Her şey önce sevmekle başlar, kanınınız bir kez kaynarsa bir daha  görmeden edemezsiniz, kah gezgin olur kah peşine düşer ve her yerde onu ararsınız. Benimkisi  önce görevdi, anlatıp dönecektim, tıpkı diğer yerler gibi!  Bir daha kim bilir ne zaman dönerdim buralara Allah bilir? Ama suyundan içmişim bir kez, okşamışım kadife gibi çay bahçelerini, oturup bir türkü atmışım deli delişmen şelalesine  bakıp, düşler kurmuş, "sevdaluk" etmişim, horon tepmişim, buğular yükselen kaplıcalarında yıkanmışım üstümde yağmurun çisesi! Avcumu yaban mersinleriyle doldurmuş, ağaç köprülerinden geçip,  vargelesine bir salkım karayemiş bırakmışım ve ayrılırken de birdamla gözyaşı dökmüşüm komar yapraklarına…
Gönlümü tez kaptırdım bu sefer, tanıdıkça başkalaştım ama  İkizdere Alpin çayırları başka kırsal bitki topluklarına benzemez daha verici ve göz doldurucudur. Nehir kenarları ve dereyataklarını alabildiğince çeşniler saçarak kuşatır. Kah bir taş oluktan kah kayalıkların ördüğü pınar bentlerinden coşkunca fışkırarak taşkınlaşır. Zaten denizden kurtulup da İkizdereye kadar gelmişseniz size yoldaşlık eden çamlık deresini seyrederken ne demek istediğimi daha iyi anlarsınız.

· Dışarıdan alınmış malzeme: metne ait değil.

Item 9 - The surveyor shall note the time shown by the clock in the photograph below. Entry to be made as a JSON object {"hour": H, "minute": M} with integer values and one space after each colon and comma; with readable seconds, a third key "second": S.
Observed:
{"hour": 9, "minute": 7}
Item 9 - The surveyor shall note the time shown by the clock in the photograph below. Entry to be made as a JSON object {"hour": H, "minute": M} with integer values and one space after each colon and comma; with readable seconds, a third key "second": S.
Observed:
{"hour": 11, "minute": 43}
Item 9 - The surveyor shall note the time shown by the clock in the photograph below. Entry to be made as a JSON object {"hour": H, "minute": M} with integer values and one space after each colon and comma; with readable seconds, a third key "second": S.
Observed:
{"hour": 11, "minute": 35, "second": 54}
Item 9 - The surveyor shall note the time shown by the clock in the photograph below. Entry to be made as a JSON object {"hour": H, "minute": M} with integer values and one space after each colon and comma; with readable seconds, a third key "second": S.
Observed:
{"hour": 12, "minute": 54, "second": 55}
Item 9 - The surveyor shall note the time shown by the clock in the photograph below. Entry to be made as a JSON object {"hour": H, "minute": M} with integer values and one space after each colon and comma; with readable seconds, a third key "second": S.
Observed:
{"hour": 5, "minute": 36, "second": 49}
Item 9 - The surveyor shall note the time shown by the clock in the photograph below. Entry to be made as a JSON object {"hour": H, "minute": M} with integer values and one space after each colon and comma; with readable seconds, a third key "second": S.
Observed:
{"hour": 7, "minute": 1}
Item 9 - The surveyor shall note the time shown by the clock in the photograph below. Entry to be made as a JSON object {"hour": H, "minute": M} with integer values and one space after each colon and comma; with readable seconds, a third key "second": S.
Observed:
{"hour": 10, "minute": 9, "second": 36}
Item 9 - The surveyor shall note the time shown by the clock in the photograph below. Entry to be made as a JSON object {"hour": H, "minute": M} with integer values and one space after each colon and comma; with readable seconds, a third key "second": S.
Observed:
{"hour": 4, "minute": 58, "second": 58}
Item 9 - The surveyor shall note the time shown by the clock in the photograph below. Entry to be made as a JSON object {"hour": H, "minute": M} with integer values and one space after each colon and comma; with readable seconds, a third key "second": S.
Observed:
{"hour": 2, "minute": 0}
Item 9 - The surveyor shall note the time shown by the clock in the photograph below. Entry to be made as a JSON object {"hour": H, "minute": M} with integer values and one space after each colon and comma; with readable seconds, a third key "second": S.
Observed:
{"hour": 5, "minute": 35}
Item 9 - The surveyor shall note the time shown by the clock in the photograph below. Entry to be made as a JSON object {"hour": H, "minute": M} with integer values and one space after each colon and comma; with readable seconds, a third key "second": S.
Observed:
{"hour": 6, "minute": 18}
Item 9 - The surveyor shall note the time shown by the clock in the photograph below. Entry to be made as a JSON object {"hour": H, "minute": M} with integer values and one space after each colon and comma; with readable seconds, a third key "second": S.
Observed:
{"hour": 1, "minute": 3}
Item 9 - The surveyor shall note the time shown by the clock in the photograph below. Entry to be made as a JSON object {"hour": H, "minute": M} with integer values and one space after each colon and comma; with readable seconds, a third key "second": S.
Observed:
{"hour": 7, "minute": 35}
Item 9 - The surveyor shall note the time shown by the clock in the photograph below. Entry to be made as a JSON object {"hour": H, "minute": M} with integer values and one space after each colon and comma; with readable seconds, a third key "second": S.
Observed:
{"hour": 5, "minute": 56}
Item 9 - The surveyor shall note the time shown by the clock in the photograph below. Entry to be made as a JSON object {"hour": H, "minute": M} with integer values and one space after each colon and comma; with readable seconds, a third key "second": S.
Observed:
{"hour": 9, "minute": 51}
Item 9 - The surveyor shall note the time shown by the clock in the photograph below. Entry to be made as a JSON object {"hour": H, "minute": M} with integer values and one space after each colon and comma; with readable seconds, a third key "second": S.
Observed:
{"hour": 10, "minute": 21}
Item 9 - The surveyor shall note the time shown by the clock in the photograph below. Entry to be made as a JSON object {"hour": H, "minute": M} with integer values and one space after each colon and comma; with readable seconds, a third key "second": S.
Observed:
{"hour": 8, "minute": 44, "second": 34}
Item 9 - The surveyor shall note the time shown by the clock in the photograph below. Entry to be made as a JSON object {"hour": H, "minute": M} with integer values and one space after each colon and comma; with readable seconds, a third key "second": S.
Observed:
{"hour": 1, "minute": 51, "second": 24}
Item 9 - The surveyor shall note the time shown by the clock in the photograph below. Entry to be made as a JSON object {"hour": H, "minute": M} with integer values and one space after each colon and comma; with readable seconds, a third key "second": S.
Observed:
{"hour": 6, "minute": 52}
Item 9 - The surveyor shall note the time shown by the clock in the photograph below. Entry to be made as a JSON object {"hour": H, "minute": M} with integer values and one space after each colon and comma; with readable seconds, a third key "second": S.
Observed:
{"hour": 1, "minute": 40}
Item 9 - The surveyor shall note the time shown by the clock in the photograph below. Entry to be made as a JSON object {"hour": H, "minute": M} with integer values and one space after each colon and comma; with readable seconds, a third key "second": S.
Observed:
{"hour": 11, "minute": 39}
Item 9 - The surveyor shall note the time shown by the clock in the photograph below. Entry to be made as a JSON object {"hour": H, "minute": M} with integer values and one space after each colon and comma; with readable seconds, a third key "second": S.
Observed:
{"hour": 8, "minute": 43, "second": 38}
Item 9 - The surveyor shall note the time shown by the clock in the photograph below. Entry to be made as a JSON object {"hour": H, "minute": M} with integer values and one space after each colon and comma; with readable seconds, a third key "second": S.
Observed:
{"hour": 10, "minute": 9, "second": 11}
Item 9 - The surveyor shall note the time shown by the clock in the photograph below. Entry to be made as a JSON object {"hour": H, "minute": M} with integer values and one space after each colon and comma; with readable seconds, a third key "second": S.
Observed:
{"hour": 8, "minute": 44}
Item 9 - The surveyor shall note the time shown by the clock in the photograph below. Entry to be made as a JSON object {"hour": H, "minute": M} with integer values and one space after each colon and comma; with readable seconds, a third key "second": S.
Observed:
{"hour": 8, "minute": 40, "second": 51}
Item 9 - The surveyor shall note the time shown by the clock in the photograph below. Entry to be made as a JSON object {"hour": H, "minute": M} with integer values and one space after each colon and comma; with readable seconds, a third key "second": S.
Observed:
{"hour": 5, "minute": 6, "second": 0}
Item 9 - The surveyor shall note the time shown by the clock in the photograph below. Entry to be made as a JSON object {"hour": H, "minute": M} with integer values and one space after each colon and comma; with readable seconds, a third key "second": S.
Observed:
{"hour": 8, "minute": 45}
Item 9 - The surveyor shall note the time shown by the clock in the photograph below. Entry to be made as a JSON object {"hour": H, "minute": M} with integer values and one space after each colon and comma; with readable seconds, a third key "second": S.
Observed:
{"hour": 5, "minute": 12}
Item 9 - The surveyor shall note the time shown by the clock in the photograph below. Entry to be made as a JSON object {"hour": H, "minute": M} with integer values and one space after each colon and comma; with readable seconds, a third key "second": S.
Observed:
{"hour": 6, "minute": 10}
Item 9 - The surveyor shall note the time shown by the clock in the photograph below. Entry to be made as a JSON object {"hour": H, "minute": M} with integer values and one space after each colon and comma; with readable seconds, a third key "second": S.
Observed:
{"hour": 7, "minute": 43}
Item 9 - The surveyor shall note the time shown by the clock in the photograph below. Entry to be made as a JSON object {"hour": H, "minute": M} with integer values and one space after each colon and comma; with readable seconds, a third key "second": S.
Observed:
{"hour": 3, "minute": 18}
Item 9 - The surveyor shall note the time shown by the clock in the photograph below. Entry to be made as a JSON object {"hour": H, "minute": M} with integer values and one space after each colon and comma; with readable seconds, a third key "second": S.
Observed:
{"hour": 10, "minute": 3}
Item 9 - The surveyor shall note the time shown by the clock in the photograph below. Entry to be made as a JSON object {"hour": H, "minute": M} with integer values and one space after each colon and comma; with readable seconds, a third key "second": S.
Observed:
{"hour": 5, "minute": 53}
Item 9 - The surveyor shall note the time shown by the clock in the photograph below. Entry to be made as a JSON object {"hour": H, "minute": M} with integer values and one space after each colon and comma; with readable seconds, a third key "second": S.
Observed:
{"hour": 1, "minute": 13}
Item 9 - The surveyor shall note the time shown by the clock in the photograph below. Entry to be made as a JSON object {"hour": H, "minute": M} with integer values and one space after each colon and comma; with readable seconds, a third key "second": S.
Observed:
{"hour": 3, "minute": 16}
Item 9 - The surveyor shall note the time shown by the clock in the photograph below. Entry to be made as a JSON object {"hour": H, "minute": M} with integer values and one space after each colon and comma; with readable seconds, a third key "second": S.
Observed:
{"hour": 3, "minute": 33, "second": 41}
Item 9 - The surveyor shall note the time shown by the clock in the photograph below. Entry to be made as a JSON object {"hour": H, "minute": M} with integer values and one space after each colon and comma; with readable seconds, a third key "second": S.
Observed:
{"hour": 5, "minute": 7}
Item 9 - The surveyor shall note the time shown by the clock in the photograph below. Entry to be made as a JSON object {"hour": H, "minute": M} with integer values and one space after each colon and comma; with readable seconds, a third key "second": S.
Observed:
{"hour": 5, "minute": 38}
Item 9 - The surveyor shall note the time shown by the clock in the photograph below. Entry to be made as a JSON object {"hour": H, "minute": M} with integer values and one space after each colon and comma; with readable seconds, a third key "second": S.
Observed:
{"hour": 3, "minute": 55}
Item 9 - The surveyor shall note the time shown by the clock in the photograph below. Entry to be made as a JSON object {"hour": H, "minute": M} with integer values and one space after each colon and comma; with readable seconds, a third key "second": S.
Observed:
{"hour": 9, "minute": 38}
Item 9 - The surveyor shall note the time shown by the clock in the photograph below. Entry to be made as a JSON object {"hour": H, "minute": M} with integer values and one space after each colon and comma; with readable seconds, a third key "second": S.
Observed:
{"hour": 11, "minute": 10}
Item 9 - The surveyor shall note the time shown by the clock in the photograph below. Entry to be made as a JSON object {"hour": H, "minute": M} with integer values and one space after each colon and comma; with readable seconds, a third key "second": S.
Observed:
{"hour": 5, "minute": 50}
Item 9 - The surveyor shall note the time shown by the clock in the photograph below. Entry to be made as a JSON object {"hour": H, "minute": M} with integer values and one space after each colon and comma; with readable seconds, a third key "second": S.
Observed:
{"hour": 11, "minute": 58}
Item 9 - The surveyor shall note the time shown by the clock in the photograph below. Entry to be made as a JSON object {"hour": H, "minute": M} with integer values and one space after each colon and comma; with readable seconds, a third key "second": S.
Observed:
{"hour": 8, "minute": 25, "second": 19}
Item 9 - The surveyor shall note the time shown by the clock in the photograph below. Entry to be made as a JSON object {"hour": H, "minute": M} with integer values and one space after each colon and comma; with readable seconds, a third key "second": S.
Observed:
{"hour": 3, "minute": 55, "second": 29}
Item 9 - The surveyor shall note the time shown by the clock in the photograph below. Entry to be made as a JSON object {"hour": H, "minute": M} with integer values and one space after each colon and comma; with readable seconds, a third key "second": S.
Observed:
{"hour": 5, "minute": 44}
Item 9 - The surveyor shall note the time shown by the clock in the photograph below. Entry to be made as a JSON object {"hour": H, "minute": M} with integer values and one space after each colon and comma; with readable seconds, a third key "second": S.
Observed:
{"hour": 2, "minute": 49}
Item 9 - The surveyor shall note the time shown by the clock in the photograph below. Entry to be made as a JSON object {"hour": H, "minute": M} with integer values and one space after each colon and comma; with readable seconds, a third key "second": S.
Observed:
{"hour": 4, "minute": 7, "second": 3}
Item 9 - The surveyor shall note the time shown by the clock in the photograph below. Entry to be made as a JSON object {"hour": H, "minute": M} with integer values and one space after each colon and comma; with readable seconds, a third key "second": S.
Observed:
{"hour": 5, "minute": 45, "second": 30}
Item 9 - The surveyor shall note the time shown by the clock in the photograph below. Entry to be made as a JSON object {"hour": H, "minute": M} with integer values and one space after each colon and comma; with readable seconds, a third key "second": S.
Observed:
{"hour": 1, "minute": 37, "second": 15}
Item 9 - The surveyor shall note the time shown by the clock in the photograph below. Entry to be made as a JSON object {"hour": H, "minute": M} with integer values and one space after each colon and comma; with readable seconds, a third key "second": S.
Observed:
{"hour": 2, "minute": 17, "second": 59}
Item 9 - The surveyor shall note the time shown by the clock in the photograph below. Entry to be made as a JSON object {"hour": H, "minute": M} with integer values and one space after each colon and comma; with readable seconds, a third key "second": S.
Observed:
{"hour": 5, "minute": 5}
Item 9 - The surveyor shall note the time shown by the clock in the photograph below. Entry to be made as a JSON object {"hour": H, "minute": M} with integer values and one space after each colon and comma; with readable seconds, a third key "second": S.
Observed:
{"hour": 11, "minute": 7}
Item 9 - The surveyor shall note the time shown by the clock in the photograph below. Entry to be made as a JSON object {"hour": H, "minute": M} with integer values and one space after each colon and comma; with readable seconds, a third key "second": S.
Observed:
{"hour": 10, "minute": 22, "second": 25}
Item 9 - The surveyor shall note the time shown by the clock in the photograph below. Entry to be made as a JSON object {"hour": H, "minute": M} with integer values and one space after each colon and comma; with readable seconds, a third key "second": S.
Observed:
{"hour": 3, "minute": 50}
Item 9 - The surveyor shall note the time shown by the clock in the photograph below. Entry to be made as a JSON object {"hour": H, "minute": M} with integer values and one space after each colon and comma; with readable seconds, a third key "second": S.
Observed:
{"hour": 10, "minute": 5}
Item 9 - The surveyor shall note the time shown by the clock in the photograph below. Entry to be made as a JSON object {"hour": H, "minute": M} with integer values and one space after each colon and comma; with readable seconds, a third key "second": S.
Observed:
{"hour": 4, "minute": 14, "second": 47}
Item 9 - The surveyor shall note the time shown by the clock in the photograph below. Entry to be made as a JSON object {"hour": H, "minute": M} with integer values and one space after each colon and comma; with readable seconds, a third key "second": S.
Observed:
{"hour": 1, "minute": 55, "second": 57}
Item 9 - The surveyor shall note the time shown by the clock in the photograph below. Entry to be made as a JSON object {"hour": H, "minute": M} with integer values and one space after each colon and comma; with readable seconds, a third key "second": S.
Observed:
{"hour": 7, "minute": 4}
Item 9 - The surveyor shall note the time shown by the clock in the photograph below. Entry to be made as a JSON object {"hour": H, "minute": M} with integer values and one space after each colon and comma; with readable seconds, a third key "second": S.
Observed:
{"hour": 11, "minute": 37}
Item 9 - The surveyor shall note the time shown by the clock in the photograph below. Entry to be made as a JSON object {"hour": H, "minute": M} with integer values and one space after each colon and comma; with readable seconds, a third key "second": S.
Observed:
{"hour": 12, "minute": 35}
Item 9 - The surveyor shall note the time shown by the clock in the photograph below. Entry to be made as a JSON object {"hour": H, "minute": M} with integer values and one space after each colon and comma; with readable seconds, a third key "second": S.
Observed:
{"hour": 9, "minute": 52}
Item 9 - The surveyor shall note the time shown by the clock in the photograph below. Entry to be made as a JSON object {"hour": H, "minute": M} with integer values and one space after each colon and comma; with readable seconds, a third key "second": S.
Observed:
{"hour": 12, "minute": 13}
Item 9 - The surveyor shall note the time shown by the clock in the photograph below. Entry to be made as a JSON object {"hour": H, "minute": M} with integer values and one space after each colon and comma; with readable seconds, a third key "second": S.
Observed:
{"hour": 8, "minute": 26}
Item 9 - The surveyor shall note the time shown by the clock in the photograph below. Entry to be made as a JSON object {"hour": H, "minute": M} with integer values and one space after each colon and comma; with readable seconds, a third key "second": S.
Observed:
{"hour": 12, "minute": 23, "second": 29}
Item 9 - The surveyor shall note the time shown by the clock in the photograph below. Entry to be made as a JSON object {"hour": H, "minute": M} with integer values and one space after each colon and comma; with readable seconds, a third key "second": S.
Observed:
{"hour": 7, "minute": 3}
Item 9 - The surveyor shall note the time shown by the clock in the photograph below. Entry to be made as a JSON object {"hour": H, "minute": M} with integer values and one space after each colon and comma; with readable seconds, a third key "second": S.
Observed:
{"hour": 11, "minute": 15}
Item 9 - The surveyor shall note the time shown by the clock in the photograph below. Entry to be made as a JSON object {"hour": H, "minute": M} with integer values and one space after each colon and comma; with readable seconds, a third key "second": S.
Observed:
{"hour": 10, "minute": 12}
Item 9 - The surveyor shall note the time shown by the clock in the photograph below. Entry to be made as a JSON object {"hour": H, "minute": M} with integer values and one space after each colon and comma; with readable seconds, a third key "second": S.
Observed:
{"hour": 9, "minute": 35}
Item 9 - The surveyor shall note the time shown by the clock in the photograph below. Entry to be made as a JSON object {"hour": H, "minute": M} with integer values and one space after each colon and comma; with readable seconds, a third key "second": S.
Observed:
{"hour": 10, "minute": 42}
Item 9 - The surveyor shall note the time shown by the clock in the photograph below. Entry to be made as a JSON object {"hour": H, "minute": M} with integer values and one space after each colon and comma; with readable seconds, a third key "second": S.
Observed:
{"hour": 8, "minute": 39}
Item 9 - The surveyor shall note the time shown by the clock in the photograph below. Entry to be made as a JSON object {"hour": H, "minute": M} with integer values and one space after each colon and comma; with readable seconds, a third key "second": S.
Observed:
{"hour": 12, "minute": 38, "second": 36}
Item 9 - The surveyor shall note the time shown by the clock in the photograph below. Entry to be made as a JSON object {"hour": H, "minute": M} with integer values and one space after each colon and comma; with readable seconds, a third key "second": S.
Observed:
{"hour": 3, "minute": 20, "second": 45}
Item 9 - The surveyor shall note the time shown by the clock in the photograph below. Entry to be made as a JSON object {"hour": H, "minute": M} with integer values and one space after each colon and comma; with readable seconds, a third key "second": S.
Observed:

Her şey önce usulca kımıldanır iç döngülerinde nehir yanı yerleşkelerde !
Bu Karadeniz kültürünün bir adabıdır. Herşeyi bi çırpıda vermez sevdalasına arayıp bulmanız gerekecektir, elbette emek ve zamanla lezzetlenecektir yolculuğunuzun tüm istasyonları! Ama en kötüsü olduğunuz yere yorgunluktan  yığılıp kalmak olacaktır bunu baştan söyleyim; çünkü hep elindekiyle yetinenlerin sınırladığı bir düş algısıdır zaman, film şeridinin koptuğu andır, yani uyanma zamanıdır artık bu serüvenden...


Biz ise şanslıyız, çünkü uykumuz bayağı ağır olacak bu gezimizde. Onun uyanışı filizlerin patlaması, dağ pınarlarının kaynamasıdır. Her tarafı mis gibi püren ve likapalar (yaban mersini) sarmalar. Çiğ kokusuyla içiniz ipilenir ve gündoğumuna benzer ferah bir algıyla dinçleşirsiniz. Kemiklerinize güç veren  bir dirençle devam etmeniz gerektiği hissi sizi doğanın en büyük süprizleriyle tanıştıracaktır, hazır olun. Algı gözeneklerinizi açmaya bakın, demiştim Yavaş yavaş uyanır İkizdere, bu ilk gördüğünüz Alpin Çayırlar değildir artık, her taraf ormangülleri ve buz gibi nehir kokar!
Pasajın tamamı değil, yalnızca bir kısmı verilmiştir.